К счастью, в этот момент всех пригласили в столовую. Ашингтон подошел к Пруденс и предложил ей руку; Даммлеру ничего не оставалось, как вести с трудом передвигающуюся миссис Ашингтон. Мистер Пити подхватил ее под другую руку, так что мисс Гимбл, бессловесной родственнице Ашингтонов, пришлось идти в столовую а одиночестве.
За столом завязалась литературная беседа. Колридж долго рассказывал о том, как они с Вордсвортом пришли к идее писать в более современной реалистической манере, чем то было принято, когда они начинали свое творчество. Речь его была одобрительно принята мисс Верней, постаравшейся уравновесить свой восторг замечанием, что Даммлер сделал еще один шаг вперед в своих «Песнях с чужбины».
Однако на этом мирный ход событий был нарушен.
Когда принесли второе блюдо, Ашингтон тщательно выбрал из него самые лучшие креветки и положил их на тарелку мисс Маллоу. Увидев столь явное ухаживание, Даммлер взбесился, хотя на сей раз зашел с другой стороны.
— Что вы думаете о Шелли? — спросил он Ашингтона, зная, что для того это имя все равно что красная тряпка для быка.
— Негодяй и жулик! — рявкнул критик. — Если бы он не сбежал, его упрятали бы за решетку. Соблазнитель юных девушек и наглый проповедник атеизма и анархии… Вы, полагаю, одобряете его, ваше сиятельство?
— Мне он ужасно нравится, — ответил Даммлер с вызовом.
— Что же вам так в нем нравится — отрицание бытия Божия или проповедь свободной любви?
— О, если вы об этом, то, разумеется, атеизм. Я и сам, слава богу, атеист. — В единственном глазу Даммлера сверкнул огонек.
Пруденс вздрогнула, мисс Верней нервно рассмеялась. Остальные застыли, как в немой сцене.

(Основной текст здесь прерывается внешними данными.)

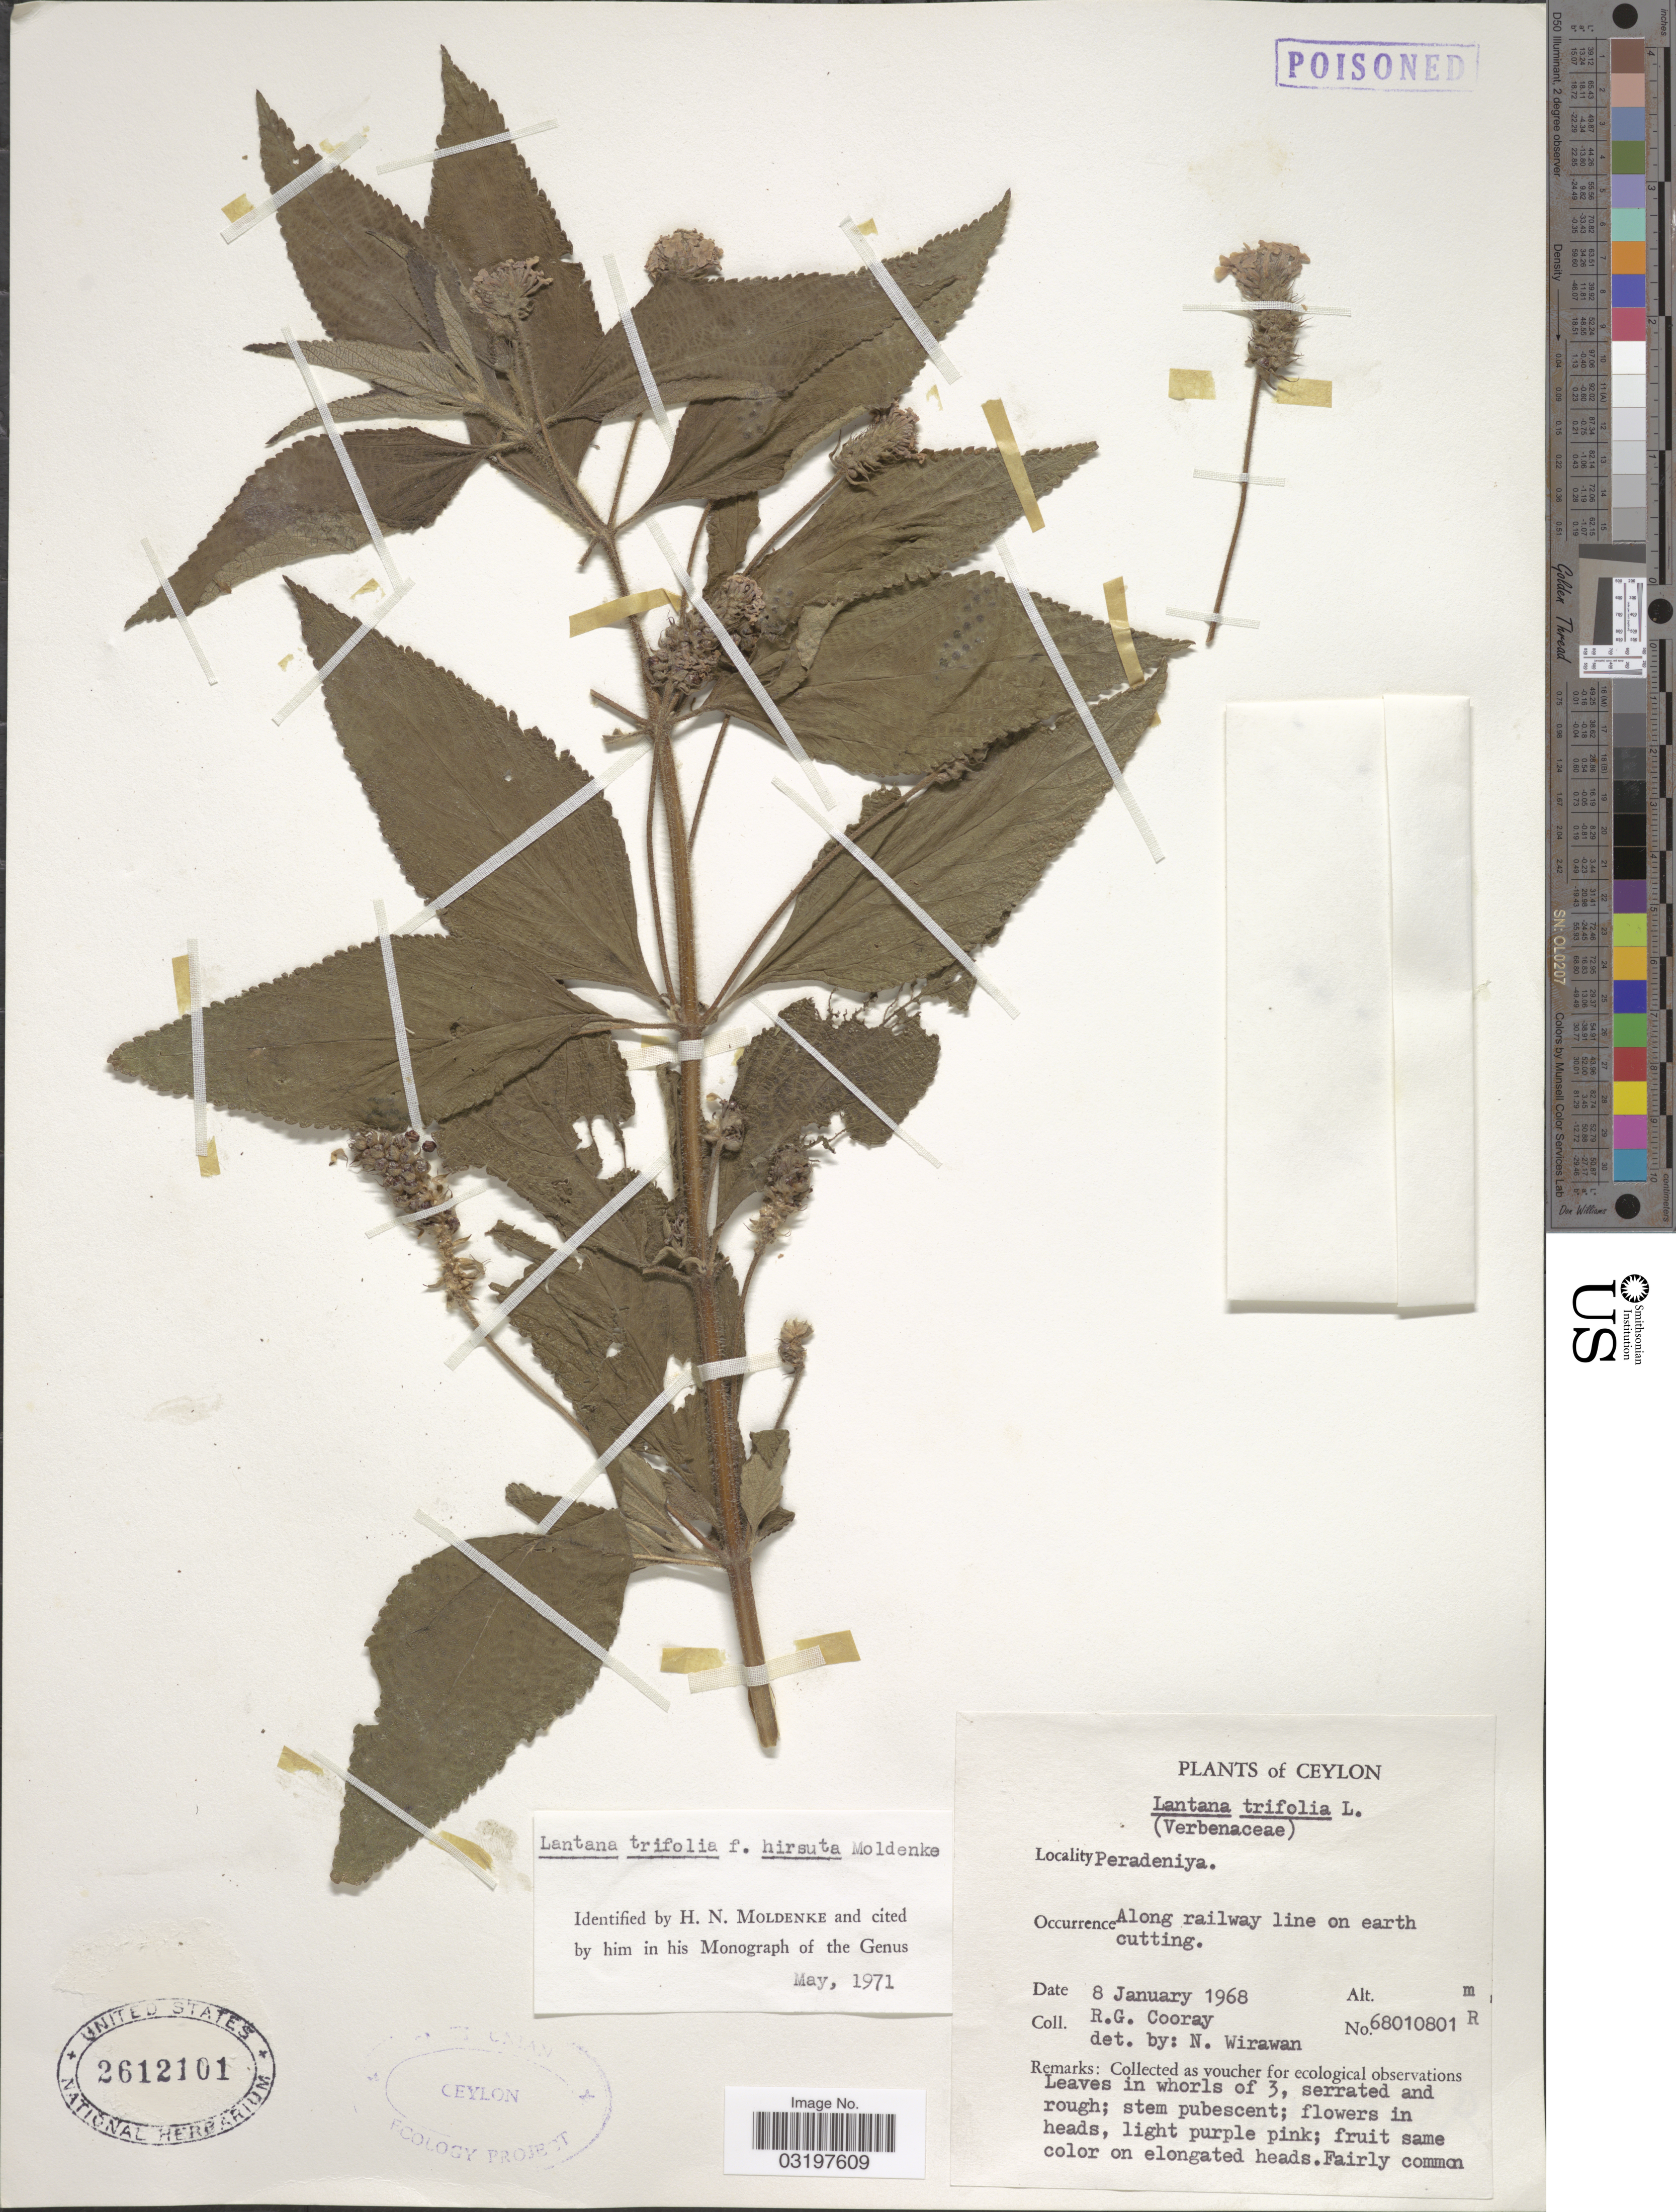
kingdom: Plantae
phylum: Tracheophyta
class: Magnoliopsida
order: Lamiales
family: Verbenaceae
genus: Lantana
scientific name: Lantana trifolia f. hirsuta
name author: Moldenke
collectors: R. Cooray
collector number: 68010801R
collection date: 1968-01-08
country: Sri Lanka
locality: Ceylon. Peradeniya.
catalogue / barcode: US 2612101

— Вы противоречите сами себе, — заметил Ашингтон, оправившись от потрясения.
— Хорошо, что вы это увидели, — рассмеялся Даммлер. — Но я говорил о нем как о поэте, чьи моральные качества нас не касаются. Особенно же меня восхищают его оды. В поэзии, в отличие от романа, словесное мастерство важнее всего. Он истинный поэт.
Ашингтон было взорвался, но опять ситуацию спас Колридж. Приняв менторскую позу, он снова прочитал лекцию о своих литературных взглядах. Затем перешел к своим литературоведческим мнениям, утверждая, что Шекспир не писал свои пьесы. Он читал цикл лекций о Шекспире и Милтоне в Философском обществе и сейчас был готов обрушить их на головы почтенной публики.
— Достаточно посмотреть на его происхождение, чтобы понять, что такой человек не мог их создать, — заявил он. — Вы только подумайте — браконьер, распутник, идиот.
— А откуда вы взяли, что он идиот? — поинтересовался Даммлер, растягивая на свой лад слова.
Прерывать Колриджа считалось дурным тоном. Тот бросил взгляд на поэта и продолжил:
— Подобные вещи могли написать такие люди, как Бекон или Марлоу…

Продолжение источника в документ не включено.